> Textausschnitt
Bochumerin fängt mit 22 Jahren als Escort an: „Was soll schon schiefgehen?“
Geld, das war seit Vivien denken kann, eigentlich immer knapp. Ihre Mutter war lange arbeitslos, lebte vom Staat. Hobbys waren nicht drin, Urlaub sowieso nicht. Als Vivien nach dem Abitur ein Freiwilliges Soziales Jahr in einem Altenheim machte, habe sie nur 100 Euro von ihrem Lohn behalten dürften, der Rest sei mit den Sozialleistungen verrechnet worden. Eine Regelung, die mittlerweile abgeschafft wurde – aber Vivien damals zur Prostitution brachte. Als eine gute Freundin ihr vom Escort erzählte, dachte sie sich: Was soll schon schiefgehen?

> Deine Aufgabe
Fahre mit dem Textausschnitt über Viviens Einstieg als Escort fort und schließe direkt an seinen letzten Satz an. Die Auflistung steht in keinem Zusammenhang mit dem Textausschnitt.

> Beschriftete Kontureinträge
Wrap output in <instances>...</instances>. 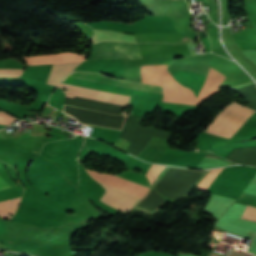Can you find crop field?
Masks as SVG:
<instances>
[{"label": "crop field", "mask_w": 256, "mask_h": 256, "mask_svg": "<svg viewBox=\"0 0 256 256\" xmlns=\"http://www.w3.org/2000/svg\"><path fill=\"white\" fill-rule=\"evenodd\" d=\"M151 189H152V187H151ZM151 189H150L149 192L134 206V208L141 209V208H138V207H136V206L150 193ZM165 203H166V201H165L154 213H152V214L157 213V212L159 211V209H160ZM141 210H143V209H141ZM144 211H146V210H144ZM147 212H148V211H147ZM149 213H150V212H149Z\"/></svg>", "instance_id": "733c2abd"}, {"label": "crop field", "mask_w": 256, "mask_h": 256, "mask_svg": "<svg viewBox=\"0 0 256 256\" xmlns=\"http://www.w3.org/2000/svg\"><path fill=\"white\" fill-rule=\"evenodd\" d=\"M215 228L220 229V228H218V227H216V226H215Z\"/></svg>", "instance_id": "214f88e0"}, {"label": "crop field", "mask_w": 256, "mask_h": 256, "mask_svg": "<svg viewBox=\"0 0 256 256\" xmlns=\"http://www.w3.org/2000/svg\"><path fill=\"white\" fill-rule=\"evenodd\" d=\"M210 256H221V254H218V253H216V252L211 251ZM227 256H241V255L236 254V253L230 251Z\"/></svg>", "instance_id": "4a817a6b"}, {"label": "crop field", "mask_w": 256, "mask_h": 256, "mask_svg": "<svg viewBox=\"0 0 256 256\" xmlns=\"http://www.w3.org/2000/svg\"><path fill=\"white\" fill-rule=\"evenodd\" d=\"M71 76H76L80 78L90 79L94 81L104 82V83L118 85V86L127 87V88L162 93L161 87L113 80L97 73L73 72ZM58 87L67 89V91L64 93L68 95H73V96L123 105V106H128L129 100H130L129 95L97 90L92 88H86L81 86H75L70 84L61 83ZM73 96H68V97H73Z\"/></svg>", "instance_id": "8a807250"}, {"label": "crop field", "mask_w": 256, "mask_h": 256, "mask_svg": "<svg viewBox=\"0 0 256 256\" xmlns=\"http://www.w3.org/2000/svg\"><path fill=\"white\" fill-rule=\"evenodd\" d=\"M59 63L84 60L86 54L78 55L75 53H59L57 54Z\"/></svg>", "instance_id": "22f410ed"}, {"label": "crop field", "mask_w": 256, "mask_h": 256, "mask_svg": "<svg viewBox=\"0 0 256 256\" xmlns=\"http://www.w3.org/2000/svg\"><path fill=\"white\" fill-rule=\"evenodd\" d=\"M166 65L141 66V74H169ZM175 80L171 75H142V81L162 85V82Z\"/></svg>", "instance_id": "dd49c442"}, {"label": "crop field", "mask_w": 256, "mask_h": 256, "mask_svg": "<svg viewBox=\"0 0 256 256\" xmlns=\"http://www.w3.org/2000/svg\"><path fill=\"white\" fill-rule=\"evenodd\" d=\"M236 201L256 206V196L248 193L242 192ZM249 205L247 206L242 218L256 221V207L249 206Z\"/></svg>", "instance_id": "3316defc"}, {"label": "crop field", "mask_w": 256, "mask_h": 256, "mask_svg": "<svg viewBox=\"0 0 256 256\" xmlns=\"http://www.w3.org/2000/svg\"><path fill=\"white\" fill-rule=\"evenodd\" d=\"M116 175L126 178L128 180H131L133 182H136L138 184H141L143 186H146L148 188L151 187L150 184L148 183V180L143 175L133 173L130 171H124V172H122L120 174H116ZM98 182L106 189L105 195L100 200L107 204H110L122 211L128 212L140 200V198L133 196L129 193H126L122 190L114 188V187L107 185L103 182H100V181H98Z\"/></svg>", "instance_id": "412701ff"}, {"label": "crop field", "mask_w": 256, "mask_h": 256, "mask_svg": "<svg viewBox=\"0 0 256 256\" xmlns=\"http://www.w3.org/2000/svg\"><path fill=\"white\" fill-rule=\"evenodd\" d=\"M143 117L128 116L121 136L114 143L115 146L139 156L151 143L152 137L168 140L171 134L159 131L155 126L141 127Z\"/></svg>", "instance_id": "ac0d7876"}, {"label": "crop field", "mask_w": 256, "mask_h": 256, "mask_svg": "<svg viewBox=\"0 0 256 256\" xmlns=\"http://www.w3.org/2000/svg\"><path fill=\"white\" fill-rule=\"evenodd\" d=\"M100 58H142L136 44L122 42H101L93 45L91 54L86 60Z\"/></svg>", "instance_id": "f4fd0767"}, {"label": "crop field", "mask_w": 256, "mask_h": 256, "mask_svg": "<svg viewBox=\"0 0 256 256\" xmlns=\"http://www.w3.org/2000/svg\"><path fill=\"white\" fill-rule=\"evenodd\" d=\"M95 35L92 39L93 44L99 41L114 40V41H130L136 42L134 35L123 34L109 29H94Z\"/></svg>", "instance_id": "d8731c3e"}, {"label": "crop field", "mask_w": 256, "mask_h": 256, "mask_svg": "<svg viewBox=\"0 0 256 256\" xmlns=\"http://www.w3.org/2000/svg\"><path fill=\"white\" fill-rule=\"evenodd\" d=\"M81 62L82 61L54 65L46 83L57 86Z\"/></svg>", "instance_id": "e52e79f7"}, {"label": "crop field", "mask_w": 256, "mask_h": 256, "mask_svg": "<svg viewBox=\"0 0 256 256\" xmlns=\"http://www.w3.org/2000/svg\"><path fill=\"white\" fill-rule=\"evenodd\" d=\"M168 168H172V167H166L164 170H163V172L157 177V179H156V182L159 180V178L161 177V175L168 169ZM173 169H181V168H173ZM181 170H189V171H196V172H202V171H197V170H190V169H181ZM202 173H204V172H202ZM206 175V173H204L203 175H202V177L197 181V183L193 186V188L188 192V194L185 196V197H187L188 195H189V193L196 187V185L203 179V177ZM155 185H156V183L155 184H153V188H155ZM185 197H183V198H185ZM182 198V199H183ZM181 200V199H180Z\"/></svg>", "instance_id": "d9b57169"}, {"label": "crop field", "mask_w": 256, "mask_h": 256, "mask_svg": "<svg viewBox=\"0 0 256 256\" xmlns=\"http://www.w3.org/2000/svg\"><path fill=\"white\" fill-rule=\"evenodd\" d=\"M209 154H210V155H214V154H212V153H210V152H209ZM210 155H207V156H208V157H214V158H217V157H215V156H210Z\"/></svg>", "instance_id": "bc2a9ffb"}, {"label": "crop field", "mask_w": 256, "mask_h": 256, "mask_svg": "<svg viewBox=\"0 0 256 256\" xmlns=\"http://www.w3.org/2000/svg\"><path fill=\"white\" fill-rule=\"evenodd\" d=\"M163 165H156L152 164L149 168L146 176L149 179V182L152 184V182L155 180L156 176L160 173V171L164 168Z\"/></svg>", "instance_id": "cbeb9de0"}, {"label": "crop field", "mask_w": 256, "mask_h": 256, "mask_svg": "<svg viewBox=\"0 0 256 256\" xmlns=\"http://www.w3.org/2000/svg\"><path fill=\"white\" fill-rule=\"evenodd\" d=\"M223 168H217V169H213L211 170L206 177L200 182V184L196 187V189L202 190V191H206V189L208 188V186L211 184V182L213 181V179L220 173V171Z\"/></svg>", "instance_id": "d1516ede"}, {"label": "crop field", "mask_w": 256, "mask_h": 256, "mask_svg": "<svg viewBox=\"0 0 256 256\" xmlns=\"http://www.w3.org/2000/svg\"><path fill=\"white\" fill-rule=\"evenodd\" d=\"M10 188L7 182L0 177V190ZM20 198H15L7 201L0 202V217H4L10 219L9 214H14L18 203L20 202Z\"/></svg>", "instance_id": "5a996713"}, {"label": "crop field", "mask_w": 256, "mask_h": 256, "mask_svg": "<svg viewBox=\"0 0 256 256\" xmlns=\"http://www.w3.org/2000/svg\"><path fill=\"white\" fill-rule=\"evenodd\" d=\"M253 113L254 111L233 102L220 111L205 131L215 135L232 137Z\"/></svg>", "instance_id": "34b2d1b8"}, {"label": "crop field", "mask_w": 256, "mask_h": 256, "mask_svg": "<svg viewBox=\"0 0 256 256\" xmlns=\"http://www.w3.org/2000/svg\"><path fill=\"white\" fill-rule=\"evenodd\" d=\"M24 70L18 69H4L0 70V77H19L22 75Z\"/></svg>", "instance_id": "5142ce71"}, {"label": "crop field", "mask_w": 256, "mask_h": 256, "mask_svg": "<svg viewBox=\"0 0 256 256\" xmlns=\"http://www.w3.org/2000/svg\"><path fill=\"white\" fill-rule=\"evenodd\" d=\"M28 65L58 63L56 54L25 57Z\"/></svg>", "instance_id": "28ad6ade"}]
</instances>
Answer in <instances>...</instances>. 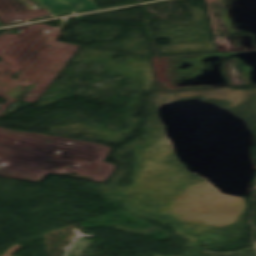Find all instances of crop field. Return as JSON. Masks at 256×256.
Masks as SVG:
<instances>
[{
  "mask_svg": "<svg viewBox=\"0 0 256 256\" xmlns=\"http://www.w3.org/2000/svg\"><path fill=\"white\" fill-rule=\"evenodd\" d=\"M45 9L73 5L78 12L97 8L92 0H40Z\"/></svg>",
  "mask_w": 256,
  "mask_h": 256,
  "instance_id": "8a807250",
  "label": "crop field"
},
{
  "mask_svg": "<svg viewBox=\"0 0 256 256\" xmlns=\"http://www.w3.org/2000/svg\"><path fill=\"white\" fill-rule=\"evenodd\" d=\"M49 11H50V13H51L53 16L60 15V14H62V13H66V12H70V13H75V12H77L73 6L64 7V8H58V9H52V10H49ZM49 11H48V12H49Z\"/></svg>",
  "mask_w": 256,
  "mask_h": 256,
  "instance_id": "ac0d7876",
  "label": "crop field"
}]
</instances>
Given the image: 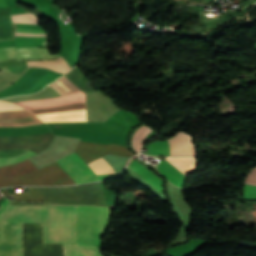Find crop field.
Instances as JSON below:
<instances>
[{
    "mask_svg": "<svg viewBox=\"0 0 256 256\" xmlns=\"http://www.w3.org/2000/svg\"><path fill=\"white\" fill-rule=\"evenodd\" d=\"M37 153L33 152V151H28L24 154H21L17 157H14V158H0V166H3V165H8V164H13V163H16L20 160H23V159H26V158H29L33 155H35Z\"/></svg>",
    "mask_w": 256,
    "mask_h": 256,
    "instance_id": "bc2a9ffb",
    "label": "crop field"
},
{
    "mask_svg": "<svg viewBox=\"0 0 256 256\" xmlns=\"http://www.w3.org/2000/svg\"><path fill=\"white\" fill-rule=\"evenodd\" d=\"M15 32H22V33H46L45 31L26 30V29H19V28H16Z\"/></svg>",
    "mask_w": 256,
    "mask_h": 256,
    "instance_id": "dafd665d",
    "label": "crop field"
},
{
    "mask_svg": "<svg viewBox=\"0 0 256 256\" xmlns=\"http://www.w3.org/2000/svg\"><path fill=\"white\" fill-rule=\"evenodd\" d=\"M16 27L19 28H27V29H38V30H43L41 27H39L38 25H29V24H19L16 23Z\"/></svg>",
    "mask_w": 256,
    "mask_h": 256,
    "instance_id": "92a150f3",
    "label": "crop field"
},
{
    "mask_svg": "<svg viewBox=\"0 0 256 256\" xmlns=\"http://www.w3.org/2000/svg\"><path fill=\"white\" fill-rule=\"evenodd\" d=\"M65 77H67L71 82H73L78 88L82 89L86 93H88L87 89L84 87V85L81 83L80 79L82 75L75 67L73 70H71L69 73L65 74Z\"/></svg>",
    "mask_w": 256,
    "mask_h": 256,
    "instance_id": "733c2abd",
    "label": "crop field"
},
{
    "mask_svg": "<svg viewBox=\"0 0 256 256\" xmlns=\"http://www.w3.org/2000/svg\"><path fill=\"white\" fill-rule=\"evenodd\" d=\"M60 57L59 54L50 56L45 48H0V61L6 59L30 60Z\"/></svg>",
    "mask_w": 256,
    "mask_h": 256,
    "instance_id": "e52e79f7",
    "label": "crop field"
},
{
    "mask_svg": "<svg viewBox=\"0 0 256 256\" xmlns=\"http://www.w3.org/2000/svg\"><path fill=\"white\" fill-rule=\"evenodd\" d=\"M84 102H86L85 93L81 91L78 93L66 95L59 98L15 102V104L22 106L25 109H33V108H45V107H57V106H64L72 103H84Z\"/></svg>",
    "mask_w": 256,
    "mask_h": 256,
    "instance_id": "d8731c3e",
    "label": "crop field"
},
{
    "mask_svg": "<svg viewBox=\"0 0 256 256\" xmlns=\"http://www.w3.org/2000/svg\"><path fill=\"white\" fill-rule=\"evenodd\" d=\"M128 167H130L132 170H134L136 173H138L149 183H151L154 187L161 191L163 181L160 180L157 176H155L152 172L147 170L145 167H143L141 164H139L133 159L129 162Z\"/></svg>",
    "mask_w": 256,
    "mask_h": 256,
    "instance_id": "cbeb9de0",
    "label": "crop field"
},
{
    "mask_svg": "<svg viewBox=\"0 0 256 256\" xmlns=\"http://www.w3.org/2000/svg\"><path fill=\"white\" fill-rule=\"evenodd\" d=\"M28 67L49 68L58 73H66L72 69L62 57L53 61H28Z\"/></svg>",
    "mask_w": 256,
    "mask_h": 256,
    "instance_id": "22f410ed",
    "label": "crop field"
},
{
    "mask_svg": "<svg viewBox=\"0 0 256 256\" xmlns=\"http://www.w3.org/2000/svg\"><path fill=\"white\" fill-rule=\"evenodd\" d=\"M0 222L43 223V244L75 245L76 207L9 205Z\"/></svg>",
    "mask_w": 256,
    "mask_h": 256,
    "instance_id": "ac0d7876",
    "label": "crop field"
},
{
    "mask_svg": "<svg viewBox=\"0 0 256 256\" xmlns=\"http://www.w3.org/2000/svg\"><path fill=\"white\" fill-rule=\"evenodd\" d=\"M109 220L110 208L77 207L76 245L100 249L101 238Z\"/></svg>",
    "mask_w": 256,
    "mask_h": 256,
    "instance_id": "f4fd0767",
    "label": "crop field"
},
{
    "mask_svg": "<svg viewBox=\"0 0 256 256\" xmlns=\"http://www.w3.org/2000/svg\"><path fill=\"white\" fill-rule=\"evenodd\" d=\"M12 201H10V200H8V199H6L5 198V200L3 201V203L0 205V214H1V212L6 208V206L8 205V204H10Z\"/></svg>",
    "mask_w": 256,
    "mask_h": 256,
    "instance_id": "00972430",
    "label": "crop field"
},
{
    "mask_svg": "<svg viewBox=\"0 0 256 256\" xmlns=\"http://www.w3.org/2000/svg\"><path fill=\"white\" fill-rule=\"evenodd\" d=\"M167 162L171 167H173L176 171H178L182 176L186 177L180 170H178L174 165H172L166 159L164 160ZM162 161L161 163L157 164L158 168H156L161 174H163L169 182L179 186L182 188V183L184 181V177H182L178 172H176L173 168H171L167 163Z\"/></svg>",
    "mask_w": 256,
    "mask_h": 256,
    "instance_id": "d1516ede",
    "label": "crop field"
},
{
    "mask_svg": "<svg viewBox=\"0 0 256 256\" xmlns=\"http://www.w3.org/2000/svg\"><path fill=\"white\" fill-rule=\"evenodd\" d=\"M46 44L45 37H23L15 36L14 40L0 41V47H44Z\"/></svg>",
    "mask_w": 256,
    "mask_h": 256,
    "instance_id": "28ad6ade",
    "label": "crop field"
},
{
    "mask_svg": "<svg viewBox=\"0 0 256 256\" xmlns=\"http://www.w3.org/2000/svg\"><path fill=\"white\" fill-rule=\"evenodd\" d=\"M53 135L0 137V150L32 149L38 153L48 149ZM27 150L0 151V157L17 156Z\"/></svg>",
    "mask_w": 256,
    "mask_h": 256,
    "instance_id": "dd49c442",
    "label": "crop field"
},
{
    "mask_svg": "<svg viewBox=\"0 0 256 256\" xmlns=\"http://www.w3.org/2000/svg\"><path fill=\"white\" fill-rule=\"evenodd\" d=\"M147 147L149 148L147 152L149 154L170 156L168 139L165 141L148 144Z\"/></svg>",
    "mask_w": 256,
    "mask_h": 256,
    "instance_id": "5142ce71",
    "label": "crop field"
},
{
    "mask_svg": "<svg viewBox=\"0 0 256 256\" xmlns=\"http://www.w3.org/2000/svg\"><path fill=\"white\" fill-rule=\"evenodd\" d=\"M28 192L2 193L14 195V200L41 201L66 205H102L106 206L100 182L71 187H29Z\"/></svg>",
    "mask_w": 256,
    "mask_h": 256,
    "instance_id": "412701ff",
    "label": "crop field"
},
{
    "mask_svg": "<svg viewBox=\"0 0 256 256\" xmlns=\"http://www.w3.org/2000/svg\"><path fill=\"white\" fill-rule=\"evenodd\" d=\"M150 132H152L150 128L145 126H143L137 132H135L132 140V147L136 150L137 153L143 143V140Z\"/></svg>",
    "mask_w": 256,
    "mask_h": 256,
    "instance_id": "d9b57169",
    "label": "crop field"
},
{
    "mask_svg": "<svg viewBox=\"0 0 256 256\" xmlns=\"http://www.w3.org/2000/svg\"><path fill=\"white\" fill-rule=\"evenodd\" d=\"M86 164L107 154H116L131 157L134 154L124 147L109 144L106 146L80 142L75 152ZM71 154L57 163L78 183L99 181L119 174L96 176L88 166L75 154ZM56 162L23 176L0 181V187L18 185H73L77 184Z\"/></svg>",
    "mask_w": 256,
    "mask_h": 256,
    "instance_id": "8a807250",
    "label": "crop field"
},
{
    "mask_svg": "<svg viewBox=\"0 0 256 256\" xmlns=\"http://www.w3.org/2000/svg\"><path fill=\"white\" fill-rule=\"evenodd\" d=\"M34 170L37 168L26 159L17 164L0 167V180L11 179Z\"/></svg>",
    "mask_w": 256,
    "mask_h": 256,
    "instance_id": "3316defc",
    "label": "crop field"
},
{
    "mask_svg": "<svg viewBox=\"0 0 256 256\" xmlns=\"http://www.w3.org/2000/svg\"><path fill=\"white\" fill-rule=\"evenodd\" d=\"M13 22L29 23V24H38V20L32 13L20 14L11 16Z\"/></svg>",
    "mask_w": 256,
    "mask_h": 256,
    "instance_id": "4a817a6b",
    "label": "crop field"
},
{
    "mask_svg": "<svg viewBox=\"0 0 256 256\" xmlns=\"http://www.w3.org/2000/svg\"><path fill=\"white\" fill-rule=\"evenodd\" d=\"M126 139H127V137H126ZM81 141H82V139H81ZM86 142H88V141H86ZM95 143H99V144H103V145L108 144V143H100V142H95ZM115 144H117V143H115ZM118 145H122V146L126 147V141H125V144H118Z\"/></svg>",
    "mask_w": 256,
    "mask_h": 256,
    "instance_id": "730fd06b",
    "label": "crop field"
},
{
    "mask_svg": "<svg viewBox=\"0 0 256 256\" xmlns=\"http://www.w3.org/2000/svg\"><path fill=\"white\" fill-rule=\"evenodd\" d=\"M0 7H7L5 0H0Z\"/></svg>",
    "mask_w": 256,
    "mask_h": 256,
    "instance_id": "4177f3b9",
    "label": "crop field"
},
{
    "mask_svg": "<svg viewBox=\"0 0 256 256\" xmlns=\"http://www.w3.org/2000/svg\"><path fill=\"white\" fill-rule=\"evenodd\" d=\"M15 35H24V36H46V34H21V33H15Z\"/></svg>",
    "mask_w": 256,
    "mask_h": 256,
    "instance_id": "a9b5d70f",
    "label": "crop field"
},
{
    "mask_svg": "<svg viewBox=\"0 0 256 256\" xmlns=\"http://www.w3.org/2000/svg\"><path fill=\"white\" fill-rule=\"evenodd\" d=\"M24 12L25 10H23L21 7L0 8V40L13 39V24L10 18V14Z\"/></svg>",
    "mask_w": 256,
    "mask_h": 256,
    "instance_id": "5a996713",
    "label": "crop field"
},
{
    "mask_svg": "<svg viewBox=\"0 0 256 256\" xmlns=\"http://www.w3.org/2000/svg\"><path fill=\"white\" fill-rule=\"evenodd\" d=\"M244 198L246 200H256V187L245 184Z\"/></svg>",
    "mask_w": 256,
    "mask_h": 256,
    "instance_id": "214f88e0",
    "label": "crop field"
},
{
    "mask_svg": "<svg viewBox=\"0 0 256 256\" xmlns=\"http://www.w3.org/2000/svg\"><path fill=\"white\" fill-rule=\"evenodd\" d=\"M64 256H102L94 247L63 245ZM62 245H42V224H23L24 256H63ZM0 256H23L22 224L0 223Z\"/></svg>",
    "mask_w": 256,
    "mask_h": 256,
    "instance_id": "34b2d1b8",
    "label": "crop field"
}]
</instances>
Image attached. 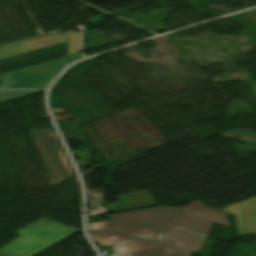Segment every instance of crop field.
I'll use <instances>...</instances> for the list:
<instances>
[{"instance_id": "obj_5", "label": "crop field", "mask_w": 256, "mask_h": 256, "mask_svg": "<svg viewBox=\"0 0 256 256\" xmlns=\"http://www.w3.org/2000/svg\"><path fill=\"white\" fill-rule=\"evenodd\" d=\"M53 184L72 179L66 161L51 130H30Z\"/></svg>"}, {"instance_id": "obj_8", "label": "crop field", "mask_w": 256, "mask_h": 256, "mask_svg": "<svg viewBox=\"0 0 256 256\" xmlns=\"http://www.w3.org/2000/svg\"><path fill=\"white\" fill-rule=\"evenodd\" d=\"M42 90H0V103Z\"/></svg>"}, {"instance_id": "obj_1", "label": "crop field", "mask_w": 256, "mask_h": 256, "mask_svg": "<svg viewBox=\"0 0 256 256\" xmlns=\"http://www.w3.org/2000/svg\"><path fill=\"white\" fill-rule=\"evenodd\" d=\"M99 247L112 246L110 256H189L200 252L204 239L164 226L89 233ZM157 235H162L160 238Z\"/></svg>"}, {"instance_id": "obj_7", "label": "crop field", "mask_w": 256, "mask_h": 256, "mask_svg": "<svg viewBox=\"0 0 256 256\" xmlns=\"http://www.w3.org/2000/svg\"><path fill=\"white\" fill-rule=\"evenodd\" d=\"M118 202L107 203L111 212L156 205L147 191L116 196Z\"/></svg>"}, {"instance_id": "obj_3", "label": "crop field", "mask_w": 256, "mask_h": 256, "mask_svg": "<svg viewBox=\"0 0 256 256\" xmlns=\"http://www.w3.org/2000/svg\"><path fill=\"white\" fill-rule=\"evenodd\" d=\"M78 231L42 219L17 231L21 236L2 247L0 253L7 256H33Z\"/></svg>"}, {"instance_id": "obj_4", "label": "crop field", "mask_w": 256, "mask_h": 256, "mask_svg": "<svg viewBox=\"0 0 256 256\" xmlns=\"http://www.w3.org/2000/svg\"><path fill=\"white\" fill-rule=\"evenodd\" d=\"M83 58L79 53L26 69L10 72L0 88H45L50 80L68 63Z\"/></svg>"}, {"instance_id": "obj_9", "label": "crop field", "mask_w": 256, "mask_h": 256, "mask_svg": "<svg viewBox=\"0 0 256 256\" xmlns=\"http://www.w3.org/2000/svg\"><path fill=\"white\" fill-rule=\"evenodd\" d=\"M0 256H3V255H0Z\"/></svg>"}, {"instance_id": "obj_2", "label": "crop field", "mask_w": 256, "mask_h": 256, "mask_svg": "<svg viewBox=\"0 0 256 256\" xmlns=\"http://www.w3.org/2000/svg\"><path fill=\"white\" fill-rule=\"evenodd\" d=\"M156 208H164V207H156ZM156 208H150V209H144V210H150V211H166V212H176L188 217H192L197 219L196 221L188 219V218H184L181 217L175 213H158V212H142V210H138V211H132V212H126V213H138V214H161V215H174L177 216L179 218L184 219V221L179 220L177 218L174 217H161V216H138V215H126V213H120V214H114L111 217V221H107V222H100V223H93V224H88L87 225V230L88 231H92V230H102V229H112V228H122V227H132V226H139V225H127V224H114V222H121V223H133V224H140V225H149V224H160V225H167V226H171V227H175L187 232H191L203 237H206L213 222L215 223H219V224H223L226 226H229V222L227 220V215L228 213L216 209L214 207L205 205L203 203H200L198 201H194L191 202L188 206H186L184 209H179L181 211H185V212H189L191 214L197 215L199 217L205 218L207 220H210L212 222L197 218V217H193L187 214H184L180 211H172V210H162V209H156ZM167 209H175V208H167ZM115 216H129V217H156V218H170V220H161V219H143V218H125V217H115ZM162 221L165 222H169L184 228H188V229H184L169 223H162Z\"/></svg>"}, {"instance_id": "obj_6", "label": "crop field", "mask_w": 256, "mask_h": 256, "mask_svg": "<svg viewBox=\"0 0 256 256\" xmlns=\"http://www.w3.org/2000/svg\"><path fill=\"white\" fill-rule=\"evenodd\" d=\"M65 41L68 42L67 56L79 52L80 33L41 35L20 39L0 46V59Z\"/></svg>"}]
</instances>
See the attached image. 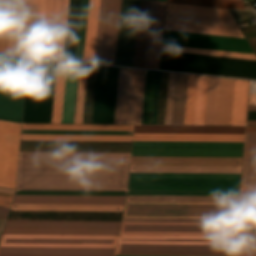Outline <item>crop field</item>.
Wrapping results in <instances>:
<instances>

> Ergebnis
Die damals 22-Jährige legte sich ein Profil auf einer Online-Plattform an. Eine Woche später holte sie der erste Freier am Bahnhof ab. „Ich bin sehr weit mit dem Zug gefahren, Richtung Niederrhein. Der Mann war so Ende 40, total schmierig und von sich selbst überzeugt“, erinnert sie sich. So sei von da an fast jedes Treffen abgelaufen, mal bei den Freiern zuhause, oft im Hotel. Sie alle seien älter als Vivien gewesen. Manche hätten als Manager gearbeitet, andere im Plattenbau gelebt.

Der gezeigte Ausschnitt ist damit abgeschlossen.